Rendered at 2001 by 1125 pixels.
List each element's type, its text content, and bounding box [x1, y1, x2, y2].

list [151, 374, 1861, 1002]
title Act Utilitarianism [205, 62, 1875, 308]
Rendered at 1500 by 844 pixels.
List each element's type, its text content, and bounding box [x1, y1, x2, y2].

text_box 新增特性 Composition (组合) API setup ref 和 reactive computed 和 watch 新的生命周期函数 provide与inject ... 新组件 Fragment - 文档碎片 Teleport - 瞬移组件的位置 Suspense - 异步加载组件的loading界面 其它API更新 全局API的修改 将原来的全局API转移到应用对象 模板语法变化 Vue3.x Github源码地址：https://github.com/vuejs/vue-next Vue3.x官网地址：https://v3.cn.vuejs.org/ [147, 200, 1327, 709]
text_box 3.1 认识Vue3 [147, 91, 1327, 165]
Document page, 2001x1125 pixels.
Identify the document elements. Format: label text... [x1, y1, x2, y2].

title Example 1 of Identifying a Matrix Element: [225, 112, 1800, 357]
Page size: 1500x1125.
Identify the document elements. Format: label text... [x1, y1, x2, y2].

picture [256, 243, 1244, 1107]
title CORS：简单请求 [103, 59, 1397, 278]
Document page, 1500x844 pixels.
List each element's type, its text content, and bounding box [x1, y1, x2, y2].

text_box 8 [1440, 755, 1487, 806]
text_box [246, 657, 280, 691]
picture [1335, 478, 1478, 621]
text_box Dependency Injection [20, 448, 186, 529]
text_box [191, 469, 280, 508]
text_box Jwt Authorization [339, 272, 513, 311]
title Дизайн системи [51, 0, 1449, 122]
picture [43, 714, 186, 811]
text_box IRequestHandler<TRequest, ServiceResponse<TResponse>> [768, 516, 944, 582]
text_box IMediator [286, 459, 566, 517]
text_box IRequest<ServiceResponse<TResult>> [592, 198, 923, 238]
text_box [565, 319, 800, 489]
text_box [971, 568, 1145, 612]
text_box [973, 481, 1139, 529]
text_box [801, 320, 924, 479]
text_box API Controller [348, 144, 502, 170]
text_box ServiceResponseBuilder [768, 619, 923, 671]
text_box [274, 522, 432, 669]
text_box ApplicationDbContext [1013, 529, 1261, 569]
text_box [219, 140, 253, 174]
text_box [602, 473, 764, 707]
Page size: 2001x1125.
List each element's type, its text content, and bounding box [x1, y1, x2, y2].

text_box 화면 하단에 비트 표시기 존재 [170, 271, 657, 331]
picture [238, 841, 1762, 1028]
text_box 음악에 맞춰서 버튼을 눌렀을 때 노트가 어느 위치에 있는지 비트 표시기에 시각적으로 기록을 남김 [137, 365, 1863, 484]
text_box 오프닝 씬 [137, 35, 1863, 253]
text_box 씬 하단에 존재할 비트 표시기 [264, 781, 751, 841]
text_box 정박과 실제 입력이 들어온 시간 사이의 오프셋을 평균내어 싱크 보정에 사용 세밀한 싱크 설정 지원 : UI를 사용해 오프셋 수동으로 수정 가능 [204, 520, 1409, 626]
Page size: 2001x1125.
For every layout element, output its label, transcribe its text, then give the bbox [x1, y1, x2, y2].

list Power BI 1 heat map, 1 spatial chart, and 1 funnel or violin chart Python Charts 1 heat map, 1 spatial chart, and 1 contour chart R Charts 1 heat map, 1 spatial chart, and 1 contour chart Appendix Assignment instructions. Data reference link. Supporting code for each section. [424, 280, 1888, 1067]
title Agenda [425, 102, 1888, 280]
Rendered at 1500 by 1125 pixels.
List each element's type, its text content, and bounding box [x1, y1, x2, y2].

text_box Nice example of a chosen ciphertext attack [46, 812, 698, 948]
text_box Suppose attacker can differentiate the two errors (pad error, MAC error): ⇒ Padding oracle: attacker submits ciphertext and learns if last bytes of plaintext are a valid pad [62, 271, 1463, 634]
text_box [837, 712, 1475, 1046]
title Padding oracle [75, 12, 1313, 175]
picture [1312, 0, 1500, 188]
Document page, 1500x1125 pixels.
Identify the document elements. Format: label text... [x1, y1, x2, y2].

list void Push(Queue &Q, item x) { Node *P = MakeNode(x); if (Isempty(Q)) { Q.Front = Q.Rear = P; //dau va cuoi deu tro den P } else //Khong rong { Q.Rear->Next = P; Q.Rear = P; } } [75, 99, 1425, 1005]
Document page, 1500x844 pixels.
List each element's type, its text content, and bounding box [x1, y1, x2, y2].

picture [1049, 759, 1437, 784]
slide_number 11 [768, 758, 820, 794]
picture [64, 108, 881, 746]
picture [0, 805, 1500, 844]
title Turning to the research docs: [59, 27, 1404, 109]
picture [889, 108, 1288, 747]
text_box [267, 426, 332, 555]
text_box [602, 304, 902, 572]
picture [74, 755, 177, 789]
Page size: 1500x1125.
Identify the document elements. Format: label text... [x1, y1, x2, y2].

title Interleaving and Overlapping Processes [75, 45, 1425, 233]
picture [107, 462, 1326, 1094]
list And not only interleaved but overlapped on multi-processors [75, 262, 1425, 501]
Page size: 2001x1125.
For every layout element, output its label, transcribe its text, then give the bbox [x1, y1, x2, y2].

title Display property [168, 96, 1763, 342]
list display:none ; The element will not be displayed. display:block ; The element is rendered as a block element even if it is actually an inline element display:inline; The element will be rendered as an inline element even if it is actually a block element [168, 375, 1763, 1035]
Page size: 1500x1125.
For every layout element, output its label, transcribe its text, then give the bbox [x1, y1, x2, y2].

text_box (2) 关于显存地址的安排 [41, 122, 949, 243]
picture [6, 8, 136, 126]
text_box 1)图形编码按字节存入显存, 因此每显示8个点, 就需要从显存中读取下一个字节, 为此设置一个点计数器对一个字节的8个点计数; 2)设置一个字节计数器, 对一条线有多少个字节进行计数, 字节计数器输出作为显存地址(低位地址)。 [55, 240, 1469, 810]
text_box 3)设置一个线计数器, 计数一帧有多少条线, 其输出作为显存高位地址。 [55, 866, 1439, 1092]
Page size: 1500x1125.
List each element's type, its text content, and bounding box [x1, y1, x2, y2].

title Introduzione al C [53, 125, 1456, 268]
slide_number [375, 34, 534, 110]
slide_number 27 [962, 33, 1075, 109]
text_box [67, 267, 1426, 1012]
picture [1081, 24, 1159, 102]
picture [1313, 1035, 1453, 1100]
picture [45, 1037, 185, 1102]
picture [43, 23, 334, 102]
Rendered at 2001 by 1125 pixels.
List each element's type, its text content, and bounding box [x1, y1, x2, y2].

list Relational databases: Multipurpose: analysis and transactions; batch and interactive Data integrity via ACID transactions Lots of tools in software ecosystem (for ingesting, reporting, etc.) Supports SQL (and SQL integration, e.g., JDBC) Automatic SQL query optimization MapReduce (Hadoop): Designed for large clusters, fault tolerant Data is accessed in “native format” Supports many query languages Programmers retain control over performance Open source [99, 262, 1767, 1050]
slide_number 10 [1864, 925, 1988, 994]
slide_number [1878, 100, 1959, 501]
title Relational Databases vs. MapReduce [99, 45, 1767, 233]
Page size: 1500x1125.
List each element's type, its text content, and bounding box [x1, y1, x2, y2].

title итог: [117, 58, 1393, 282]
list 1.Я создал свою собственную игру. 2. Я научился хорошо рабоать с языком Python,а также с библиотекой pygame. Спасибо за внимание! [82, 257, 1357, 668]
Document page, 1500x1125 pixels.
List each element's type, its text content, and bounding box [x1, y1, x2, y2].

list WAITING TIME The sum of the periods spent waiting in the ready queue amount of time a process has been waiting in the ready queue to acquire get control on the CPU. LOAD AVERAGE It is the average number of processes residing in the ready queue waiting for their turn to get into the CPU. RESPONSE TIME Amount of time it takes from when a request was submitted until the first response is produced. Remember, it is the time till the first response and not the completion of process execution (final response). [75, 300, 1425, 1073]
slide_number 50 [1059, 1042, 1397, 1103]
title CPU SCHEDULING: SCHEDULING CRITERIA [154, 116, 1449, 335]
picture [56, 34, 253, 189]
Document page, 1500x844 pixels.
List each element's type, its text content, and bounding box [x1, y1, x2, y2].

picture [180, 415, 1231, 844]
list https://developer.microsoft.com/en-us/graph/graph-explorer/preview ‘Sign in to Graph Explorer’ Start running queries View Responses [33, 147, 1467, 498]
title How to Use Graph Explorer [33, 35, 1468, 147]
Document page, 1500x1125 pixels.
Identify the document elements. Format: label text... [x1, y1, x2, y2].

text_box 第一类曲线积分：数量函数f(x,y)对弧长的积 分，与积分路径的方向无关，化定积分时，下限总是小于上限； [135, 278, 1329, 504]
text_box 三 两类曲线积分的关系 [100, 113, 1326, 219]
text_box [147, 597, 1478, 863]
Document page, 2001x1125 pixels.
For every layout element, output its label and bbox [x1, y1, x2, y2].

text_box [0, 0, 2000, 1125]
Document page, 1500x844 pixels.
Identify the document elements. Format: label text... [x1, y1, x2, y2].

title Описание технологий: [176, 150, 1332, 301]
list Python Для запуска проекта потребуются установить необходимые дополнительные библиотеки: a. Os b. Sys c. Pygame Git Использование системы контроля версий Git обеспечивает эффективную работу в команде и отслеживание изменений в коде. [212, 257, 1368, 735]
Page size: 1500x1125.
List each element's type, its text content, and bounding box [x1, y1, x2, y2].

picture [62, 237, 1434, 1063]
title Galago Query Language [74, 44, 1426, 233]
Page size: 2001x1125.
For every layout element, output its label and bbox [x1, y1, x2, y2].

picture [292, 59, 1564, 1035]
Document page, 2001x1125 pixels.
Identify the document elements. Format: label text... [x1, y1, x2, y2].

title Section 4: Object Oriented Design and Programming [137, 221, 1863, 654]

========================

### Task goal
All lines from the opening of the material through the line that contains "Rendered at 1500 by 844 pixels." are to be printed exactly, with no others.

### Expected answer
Rendered at 2001 by 1125 pixels.
List each element's type, its text content, and bounding box [x1, y1, x2, y2].

list [151, 374, 1861, 1002]
title Act Utilitarianism [205, 62, 1875, 308]
Rendered at 1500 by 844 pixels.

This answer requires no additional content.